== SELECTED EXCERPT ==
+ + + +
As the article below confirms, the US District Judge, an elderly and sick Sam Sparks (who should be retired), kept finding for Deutsche Bank right to the very end, most likely his decaying brain was still saying, ‘Deutsche Bank is too big to fail in Texas’.

Why would he say that, well just look at the data. Deutsche Bank has never lost a foreclosure case against a homeowner since the financial recession. It defies the facts of the settlement as discussed below, but when there is a corrupt judiciary, then that’s how it rolls in Texas courts.

p.s. If that news isn’t bad enough, LIT has also recently discovered that the “Chair” of the Commission for Lawyer Discipline is Ms. Noelle M. Reed, who, via her law firm, defended the Banks in this decade long case.

FDIC, Deutsche Bank $150M Settlement Stemmed From About a Decade of Litigation

Published; Dec. 10, 2019

The FDIC alleged that banks made untrue, misleading statements about the quality of the mortgage loans in order to sell billions worth of residential mortgage-backed securities to Guaranty Bank, which failed in 2009.

It’s been more than a decade since the 2008 financial crisis and housing market crash, yet one piece of resulting litigation over mortgage-backed securities only recently concluded with a meager $150 million settlement.
+ + + +
== DATA PROVIDED ==
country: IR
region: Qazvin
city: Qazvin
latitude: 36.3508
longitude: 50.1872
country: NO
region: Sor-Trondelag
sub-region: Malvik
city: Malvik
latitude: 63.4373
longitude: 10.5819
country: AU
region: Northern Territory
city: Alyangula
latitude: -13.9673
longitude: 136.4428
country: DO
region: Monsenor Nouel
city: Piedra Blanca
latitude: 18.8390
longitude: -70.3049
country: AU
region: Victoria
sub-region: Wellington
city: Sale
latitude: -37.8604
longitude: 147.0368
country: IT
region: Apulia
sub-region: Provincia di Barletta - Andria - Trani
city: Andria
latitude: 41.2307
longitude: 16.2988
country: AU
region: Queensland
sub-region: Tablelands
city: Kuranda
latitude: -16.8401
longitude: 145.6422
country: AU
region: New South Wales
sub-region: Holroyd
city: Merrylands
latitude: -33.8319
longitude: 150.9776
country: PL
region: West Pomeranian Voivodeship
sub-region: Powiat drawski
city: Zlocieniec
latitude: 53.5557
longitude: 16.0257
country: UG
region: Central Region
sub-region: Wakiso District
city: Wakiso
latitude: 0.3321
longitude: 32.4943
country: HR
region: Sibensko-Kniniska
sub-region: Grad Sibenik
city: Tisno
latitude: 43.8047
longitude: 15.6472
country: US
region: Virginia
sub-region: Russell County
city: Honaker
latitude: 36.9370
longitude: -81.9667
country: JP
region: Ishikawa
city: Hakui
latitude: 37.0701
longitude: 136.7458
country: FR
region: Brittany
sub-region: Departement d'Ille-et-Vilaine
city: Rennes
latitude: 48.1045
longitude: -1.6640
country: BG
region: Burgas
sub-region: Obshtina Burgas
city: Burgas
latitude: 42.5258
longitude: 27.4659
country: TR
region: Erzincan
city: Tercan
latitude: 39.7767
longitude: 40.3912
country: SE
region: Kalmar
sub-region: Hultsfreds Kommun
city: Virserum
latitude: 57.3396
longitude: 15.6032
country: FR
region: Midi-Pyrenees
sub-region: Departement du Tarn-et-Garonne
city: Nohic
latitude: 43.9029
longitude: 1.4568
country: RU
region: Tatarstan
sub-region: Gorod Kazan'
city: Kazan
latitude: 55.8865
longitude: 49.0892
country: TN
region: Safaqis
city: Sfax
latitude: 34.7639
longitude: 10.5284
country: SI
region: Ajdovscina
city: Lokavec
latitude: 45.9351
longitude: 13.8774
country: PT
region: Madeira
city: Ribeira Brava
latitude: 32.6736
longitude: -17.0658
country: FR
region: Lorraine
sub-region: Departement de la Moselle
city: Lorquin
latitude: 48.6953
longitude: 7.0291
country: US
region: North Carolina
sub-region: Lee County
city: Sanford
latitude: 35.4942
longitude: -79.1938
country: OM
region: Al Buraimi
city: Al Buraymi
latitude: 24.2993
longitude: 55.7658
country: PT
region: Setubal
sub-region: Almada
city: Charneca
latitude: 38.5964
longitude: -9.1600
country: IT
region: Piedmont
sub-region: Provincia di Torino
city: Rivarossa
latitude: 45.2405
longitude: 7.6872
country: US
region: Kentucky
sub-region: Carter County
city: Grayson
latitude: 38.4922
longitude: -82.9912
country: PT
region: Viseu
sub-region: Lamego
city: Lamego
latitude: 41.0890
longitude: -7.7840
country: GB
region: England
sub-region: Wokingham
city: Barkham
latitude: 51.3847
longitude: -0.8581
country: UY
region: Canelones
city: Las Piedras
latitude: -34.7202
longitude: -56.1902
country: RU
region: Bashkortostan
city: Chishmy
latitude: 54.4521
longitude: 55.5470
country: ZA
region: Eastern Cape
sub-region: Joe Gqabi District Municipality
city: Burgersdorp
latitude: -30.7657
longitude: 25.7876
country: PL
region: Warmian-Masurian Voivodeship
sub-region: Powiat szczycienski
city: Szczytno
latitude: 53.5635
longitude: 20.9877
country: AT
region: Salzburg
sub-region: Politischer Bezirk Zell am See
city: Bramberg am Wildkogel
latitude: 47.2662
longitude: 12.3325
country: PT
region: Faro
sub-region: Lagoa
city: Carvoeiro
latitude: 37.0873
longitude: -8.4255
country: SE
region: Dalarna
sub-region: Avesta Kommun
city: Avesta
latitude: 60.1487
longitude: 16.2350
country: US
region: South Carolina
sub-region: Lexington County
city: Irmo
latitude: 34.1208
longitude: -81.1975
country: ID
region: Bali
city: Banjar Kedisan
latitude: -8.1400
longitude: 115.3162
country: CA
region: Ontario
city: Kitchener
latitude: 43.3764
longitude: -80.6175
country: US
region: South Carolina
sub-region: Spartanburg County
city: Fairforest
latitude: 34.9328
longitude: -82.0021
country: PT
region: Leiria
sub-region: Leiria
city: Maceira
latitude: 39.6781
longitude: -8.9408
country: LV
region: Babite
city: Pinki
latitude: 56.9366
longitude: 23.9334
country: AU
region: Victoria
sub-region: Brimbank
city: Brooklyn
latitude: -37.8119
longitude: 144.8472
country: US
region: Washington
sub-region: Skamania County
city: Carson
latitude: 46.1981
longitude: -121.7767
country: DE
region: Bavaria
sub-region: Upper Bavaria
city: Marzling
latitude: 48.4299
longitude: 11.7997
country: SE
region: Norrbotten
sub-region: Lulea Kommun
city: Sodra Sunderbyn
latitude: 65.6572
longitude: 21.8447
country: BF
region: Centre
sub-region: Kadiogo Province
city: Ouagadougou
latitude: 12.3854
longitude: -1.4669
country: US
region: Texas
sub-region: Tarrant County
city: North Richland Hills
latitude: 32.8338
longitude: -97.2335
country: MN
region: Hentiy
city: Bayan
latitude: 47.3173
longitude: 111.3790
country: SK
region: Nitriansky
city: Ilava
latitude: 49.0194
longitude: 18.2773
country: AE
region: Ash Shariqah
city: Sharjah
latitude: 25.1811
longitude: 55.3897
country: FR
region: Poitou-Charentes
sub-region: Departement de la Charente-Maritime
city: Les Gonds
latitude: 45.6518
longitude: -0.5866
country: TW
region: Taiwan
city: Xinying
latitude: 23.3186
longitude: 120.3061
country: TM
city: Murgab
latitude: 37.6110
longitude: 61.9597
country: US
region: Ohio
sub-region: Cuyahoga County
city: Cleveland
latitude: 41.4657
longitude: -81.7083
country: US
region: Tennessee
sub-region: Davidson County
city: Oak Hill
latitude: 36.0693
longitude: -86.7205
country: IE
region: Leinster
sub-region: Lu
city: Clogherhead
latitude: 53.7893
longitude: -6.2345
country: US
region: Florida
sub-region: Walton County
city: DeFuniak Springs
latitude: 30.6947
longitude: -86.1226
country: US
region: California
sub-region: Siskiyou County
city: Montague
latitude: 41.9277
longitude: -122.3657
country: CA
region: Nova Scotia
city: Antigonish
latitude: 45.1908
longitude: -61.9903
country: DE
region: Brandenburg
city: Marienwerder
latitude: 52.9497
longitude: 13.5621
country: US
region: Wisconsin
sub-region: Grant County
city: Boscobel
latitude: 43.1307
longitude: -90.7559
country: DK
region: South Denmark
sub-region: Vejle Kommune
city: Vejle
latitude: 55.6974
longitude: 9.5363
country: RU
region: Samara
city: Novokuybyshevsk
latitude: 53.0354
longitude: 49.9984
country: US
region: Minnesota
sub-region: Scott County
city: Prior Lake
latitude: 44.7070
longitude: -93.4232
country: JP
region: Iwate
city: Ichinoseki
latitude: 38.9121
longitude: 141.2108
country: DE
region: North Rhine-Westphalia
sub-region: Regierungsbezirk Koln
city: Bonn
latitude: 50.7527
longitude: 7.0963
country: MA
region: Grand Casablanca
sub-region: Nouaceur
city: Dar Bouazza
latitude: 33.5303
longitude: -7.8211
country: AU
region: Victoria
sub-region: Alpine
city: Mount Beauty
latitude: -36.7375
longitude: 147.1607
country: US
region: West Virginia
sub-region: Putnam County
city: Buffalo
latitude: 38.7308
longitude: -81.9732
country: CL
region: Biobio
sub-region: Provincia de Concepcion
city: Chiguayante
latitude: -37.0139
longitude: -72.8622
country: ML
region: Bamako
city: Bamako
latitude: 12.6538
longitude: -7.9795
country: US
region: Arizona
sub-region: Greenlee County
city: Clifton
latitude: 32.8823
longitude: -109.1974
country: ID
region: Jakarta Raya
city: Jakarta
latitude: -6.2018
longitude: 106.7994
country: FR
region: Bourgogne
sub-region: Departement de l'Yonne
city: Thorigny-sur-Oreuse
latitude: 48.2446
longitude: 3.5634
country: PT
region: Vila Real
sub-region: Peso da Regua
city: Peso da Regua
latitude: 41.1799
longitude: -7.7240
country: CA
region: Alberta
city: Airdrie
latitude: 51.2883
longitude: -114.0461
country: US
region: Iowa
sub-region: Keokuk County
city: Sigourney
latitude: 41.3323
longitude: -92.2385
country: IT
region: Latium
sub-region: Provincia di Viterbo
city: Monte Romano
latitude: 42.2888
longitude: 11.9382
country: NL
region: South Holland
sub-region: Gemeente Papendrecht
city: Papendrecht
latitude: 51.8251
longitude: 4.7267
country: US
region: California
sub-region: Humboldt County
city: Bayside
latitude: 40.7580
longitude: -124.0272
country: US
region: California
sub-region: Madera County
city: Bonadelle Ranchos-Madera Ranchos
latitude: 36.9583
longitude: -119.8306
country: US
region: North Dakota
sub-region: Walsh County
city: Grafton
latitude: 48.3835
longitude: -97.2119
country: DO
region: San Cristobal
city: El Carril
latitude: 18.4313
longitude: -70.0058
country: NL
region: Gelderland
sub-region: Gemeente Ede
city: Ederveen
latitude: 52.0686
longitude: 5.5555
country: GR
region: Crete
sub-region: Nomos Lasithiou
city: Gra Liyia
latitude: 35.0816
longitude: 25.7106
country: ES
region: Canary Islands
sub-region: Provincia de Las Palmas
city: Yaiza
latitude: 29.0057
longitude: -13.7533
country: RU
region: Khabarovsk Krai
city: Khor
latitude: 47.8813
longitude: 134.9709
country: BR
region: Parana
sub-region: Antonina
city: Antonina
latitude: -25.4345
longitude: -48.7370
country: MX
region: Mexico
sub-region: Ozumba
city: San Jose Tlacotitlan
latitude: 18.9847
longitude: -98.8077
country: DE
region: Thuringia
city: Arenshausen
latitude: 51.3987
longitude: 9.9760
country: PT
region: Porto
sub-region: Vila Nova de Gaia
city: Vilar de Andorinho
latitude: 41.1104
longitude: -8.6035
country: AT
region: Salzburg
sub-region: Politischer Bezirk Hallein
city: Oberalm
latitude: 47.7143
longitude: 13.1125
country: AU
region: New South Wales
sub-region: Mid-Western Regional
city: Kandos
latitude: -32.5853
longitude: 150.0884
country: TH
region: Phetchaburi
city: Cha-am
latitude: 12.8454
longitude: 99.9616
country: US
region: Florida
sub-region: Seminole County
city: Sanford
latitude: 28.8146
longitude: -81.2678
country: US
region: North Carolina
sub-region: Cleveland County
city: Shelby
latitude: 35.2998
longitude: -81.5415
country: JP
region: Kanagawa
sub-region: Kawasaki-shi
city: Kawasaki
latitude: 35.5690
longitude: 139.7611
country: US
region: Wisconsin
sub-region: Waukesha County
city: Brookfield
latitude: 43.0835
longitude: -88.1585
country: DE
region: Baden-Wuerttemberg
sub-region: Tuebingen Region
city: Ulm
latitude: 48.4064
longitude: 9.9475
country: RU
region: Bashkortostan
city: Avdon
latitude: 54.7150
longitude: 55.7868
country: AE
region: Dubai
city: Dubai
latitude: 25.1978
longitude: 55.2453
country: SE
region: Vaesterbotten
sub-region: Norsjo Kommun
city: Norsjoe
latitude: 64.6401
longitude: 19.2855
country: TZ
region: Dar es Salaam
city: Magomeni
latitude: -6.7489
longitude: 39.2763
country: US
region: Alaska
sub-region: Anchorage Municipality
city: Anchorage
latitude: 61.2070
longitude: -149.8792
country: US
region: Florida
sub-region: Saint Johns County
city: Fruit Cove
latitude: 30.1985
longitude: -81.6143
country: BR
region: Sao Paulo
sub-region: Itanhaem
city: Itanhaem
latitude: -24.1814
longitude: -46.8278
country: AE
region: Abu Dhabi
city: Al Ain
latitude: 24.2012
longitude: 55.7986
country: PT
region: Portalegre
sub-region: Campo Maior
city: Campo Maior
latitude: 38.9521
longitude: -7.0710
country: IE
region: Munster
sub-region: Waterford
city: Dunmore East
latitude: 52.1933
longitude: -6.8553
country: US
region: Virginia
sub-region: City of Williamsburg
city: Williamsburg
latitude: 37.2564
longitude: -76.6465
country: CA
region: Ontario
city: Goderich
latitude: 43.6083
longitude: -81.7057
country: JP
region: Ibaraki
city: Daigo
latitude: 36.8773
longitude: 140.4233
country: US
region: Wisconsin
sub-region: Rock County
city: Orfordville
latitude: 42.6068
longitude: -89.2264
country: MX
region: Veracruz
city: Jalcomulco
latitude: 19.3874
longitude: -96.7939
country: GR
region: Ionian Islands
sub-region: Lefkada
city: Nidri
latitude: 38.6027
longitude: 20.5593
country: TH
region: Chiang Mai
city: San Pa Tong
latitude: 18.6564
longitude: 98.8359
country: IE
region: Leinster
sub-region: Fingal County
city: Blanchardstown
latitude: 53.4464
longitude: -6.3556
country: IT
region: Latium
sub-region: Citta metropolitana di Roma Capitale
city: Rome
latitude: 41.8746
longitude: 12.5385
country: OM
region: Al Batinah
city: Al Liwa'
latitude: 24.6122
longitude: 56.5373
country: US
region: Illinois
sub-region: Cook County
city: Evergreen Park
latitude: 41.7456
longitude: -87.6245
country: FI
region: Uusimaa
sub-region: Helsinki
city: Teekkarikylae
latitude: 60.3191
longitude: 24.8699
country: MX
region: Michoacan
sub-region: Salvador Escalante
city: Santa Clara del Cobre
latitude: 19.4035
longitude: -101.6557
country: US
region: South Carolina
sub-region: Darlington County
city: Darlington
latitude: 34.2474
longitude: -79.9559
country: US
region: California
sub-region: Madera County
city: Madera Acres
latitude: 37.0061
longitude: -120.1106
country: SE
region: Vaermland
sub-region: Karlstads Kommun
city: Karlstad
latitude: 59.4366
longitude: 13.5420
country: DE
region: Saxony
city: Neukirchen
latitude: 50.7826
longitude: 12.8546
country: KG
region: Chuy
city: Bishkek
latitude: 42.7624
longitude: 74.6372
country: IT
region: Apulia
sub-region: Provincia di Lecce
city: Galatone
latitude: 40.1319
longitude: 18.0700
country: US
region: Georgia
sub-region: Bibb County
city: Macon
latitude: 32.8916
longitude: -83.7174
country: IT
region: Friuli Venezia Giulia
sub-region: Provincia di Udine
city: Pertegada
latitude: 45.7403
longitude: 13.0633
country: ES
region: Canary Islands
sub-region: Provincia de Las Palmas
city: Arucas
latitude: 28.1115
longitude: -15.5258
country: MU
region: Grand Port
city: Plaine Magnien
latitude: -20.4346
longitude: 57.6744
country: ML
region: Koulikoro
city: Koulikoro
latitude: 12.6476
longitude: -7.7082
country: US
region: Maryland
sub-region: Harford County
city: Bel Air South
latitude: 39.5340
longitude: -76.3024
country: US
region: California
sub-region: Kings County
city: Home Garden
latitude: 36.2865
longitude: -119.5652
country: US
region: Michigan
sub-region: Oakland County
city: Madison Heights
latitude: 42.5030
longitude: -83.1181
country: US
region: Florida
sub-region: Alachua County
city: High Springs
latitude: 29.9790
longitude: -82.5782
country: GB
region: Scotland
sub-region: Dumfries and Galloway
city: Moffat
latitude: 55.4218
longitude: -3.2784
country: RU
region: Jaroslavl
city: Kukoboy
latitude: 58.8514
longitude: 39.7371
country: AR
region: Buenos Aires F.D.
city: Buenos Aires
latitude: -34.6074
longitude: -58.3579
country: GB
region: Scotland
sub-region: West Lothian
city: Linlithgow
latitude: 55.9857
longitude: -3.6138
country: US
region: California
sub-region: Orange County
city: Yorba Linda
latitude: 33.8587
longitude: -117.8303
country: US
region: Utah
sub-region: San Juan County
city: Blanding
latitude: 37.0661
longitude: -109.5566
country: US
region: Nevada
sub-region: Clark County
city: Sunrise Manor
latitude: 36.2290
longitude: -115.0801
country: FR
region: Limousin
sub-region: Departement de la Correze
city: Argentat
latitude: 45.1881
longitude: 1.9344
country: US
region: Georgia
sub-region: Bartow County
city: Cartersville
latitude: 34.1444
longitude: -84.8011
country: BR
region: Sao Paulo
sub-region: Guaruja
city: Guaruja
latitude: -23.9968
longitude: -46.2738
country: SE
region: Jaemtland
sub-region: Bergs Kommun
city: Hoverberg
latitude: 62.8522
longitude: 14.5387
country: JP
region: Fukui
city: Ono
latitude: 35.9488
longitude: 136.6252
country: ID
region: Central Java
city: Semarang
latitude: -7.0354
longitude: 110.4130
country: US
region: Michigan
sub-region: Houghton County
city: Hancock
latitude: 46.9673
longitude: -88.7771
+ + + +
== WHAT IS NEEDED ==
According to the text on the FDIC and Deutsche Bank settlement, in what year did Guaranty Bank fail?

== TASK OUTPUT ==
Guaranty Bank failed in 2009.